Electronic – What happens if an LED is connected to a supply voltage greater than its voltage drop


My understanding of resistance and voltage is horrible. I heard that with Kirchhoff's law, (in my words, please correct) the voltage used by the circuit must equal the voltage supplied. For example, if I had a 9 V battery, I must use all 9 V of it.

Lets say I have a LED with a typical forward bias voltage of 3.1 V, which means it loses 3.1 V while generating light. Will the LED if 9 V is used, burn out?

It is most likely true, but a nice example will really make my understanding more intuitive.

Best Answer

This is one of those situations where your problem is not how good you are at analysis or what base knowledge you might have, but simply that you have no clue what you don't know. This always makes the first step into electronics a very high one.

In the case of your example, what don't you know about a battery?

  1. The terminal voltage of an ideal battery would never change (at least until all the energy storage capacity is used). So there must be factors that affect the terminal voltage and its useful energy capacity. A quick list is chemistry, volume of materials, temperature and anode/cathode design.

· · · · ·

** Exercise tasks **
**1)** Revise the LED forum thread from the words "This is one" through "and anode/cathode design.", changing "terminal voltage" to "output voltage".
**2)** Carry on the LED forum thread from its last sentence.

· · · · ·

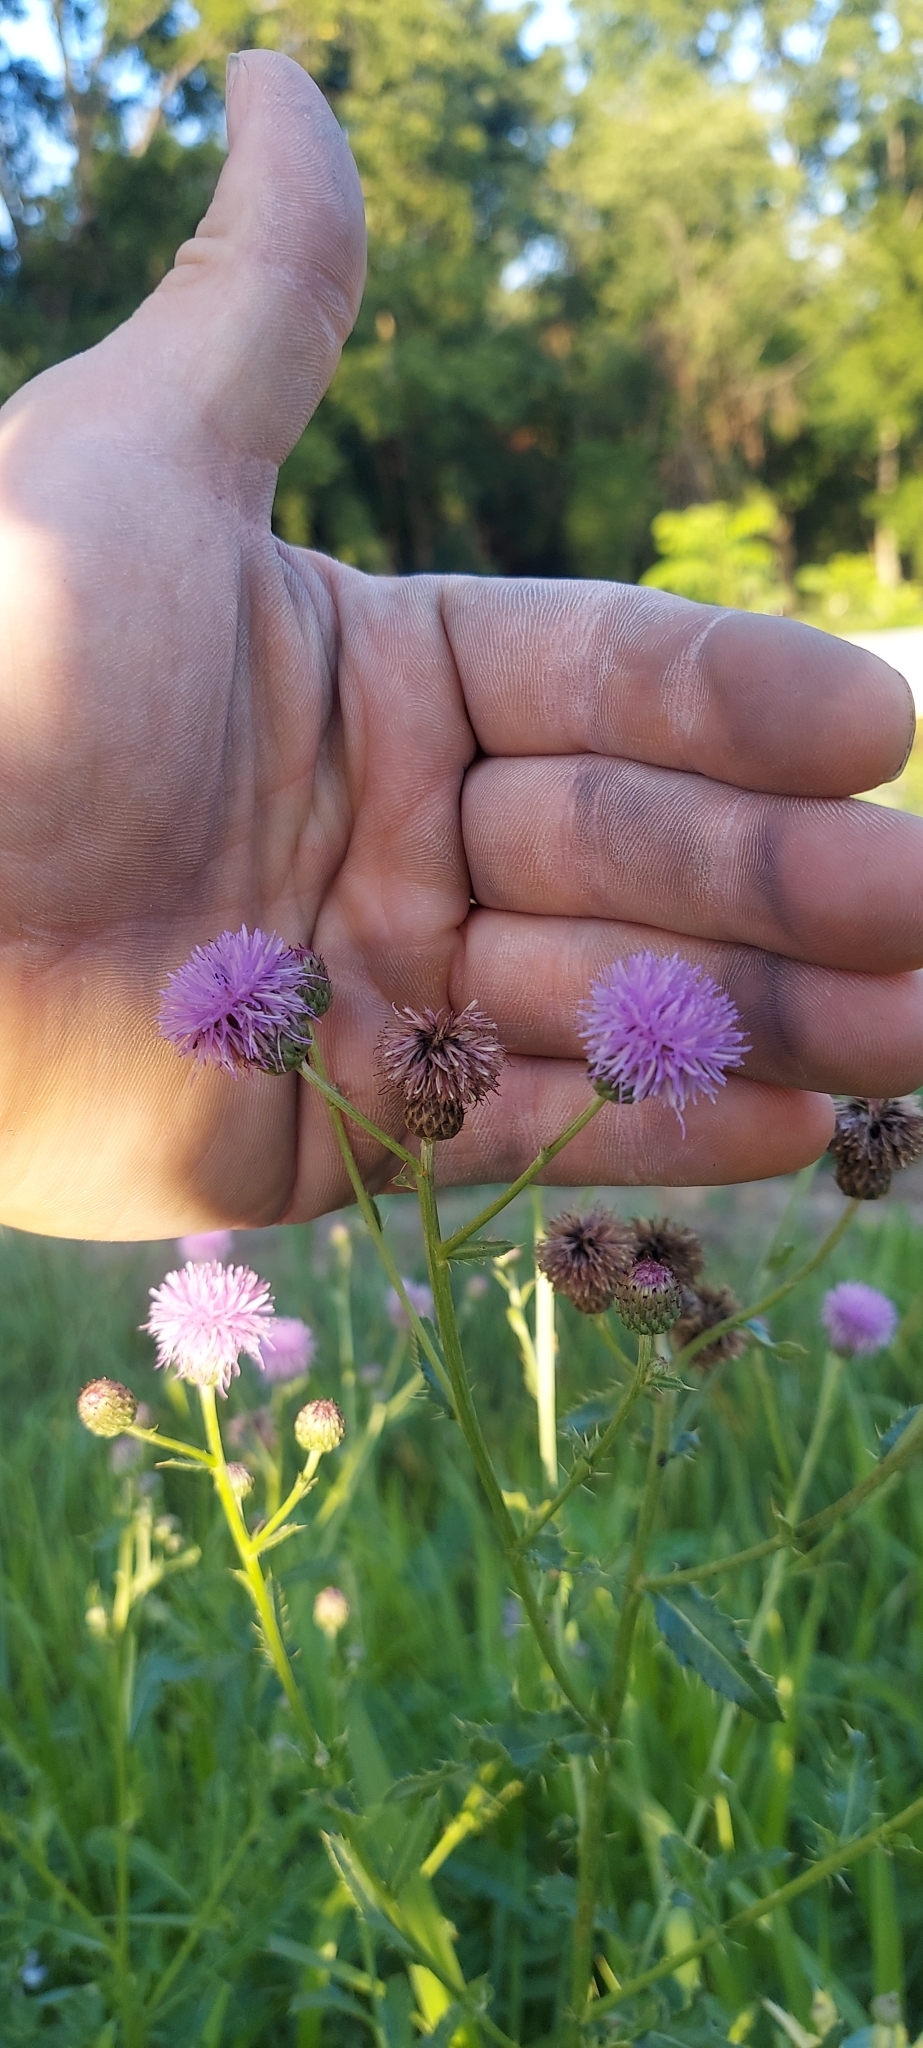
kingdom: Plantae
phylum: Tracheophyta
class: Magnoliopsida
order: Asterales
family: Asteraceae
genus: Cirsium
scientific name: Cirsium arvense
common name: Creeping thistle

· · · · ·

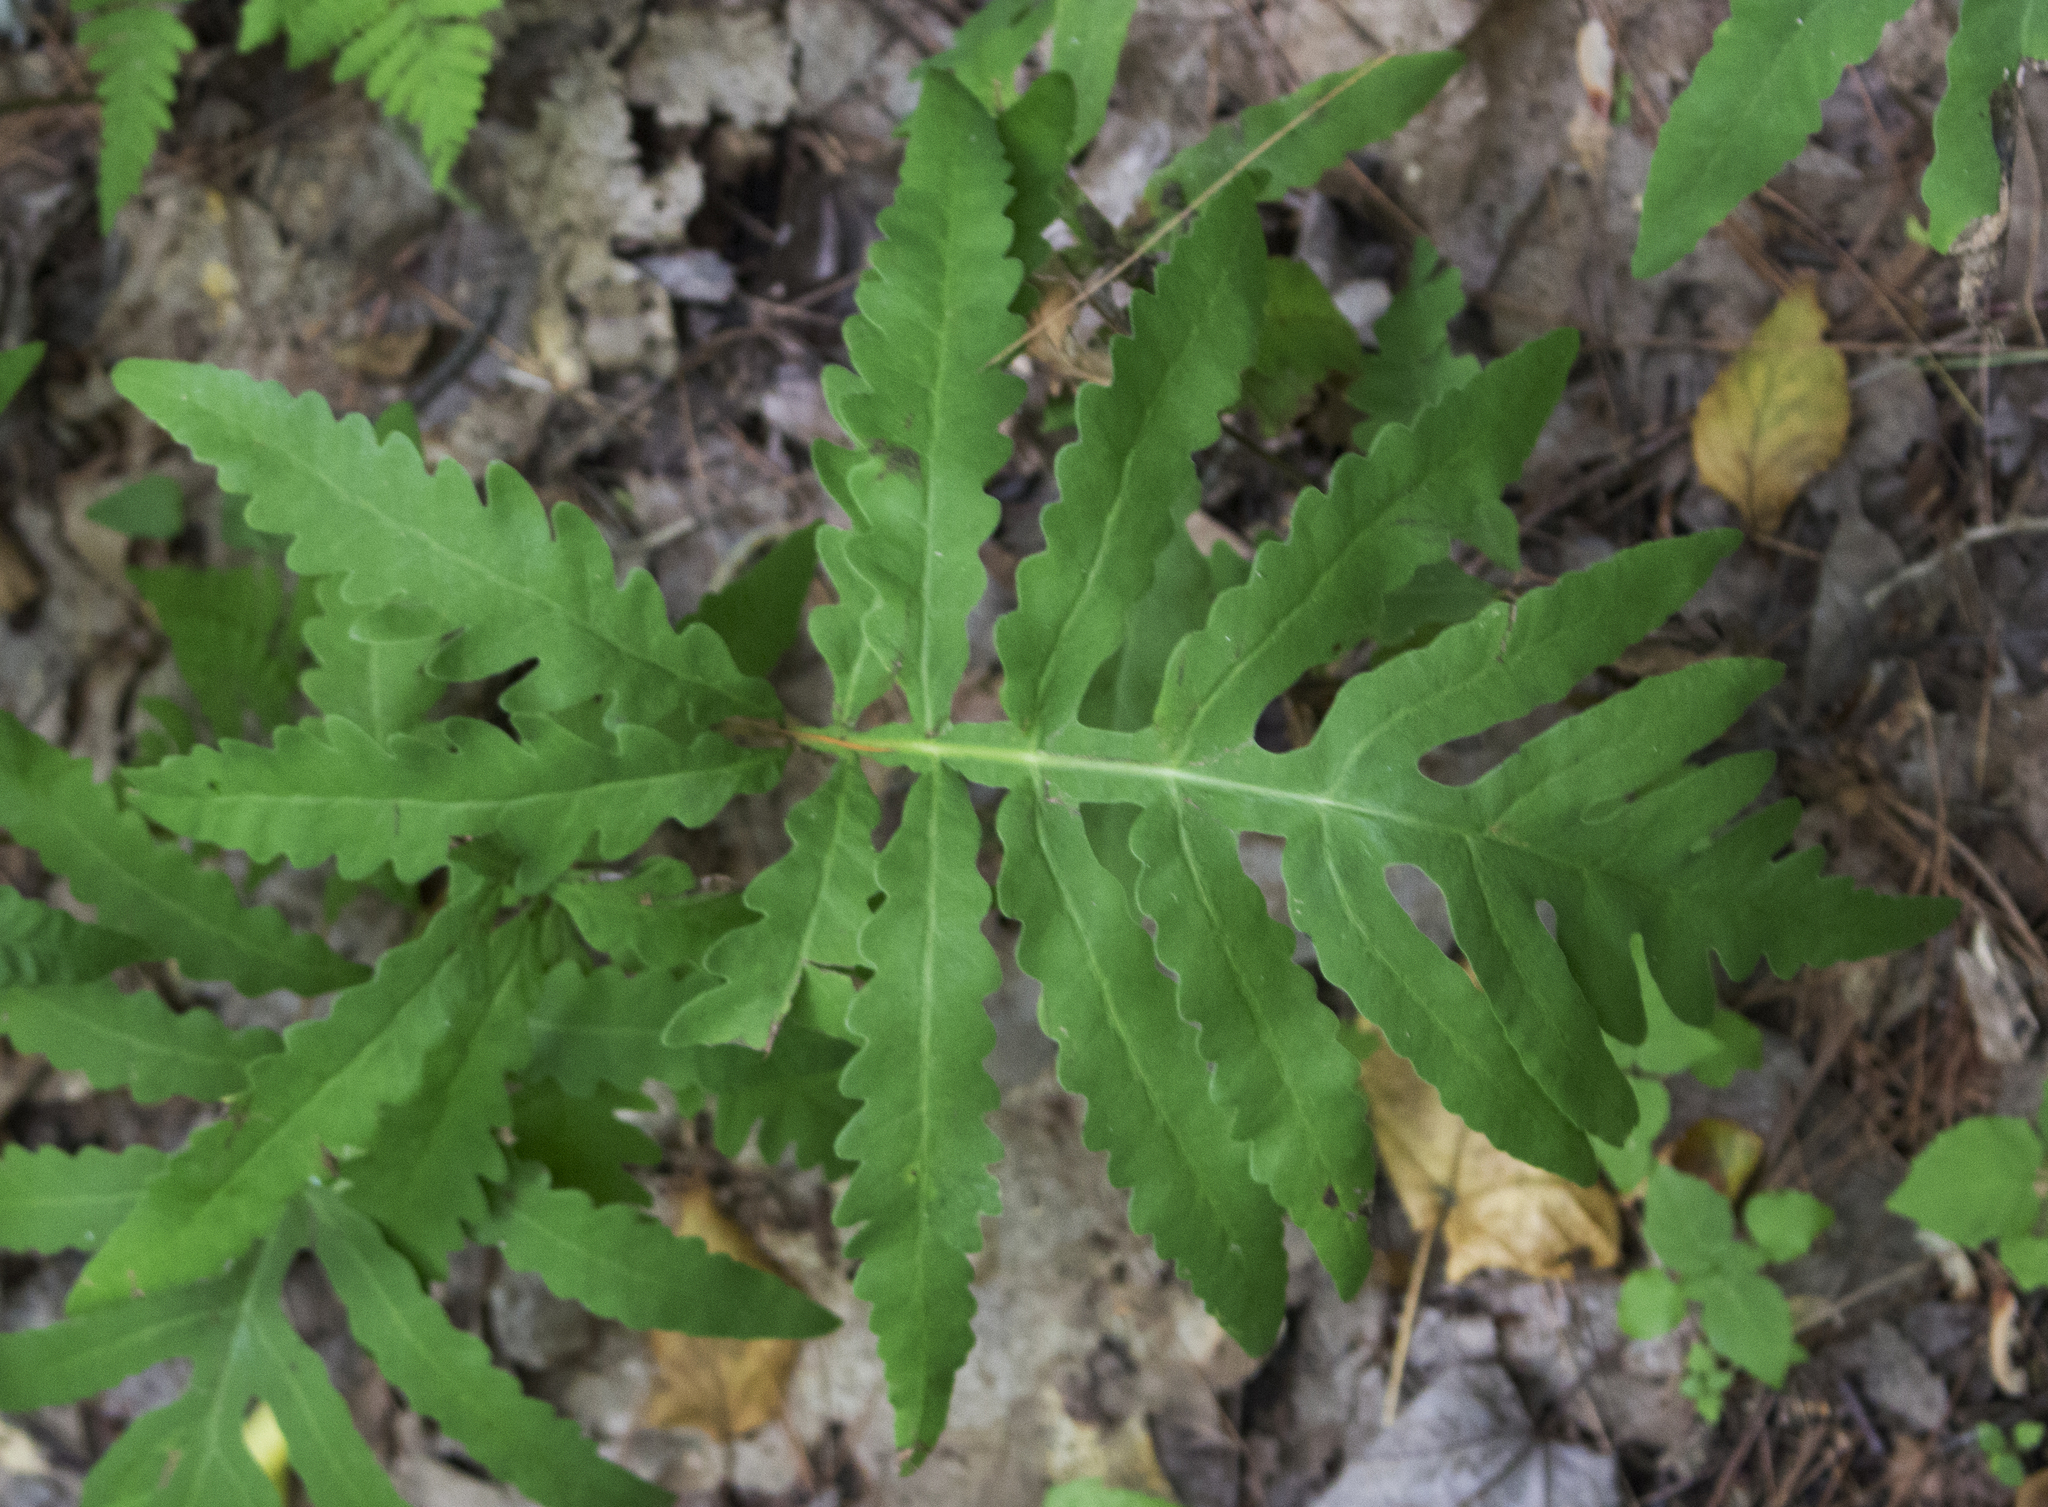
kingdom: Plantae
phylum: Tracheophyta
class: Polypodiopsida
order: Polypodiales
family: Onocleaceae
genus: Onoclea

· · · · ·

** Answers below **
**1)**
This is one of those situations where your problem is not how good you are at analysis or what base knowledge you might have, but simply that you have no clue what you don't know. This always makes the first step into electronics a very high one.

In the case of your example, what don't you know about a battery?

  1. The output voltage of an ideal battery would never change (at least until all the energy storage capacity is used). So there must be factors that affect the output voltage and its useful energy capacity. A quick list is chemistry, volume of materials, temperature and anode/cathode design.

**2)**
  2. A practical battery has limited capacity and many of the other factors influencing terminal voltage and potential current capability can be rolled into a model element called 'Internal resistance'. In the model for most larger batteries this will be fractions of an ohm. However the battery also has other elements such as capacitance and inductance to make the situation more complex. You could start by reading about battery models with texts such as this.

A great example of a larger battery with very small internal resistance is a 12 V car battery. Here, when you start the car it takes hundreds of Amps (kW of power and current in the 600 A range) to turn over the motor and the terminal voltage might drop from 13.8 V (a fully charged lead-acid car battery) to only 10 V when cranking. So the internal resistance might be (using Ohms Law) only 6 milliohms or so.
You can scale the thinking for this example to smaller batteries such as AA, AAA and C batteries and at least begin to understand the complexity of a battery.

Now what don't you know about an LED?

  1. The complexity of the electrical model for a diode (whether just a rectifier or an LED) is immense. But we could simplify it here and say that at it's most simple you can represent a diode by it's Bandgap voltage with a series resistor. You could start here by starting to learn on of the many SPICE packages and this discussion on StackExchange might be a good kickoff point.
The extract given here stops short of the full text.